> [Task objective]:
Repeat the following entries verbatim, apart from the pictures.

##### Data records #####

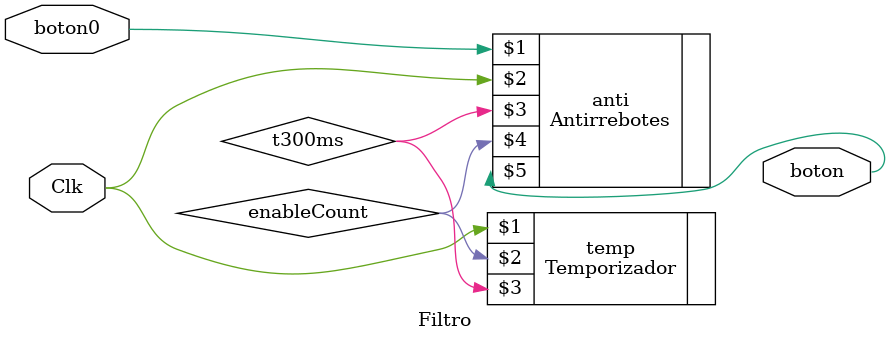
<source format=v>
`timescale 1ns / 1ps
module Filtro(
    input boton0,
    input Clk,
    output boton
    );
//variables internas
wire t300ms, enableCount;
//Code

    Antirrebotes anti (boton0,Clk,t300ms,enableCount,boton);
	 Temporizador temp (Clk,enableCount,t300ms);


endmodule


</source>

#####

> [Response to this task]:
<source format=v>
`timescale 1ns / 1ps
module Filtro(
    input boton0,
    input Clk,
    output boton
    );
//variables internas
wire t300ms, enableCount;
//Code

    Antirrebotes anti (boton0,Clk,t300ms,enableCount,boton);
	 Temporizador temp (Clk,enableCount,t300ms);


endmodule


</source>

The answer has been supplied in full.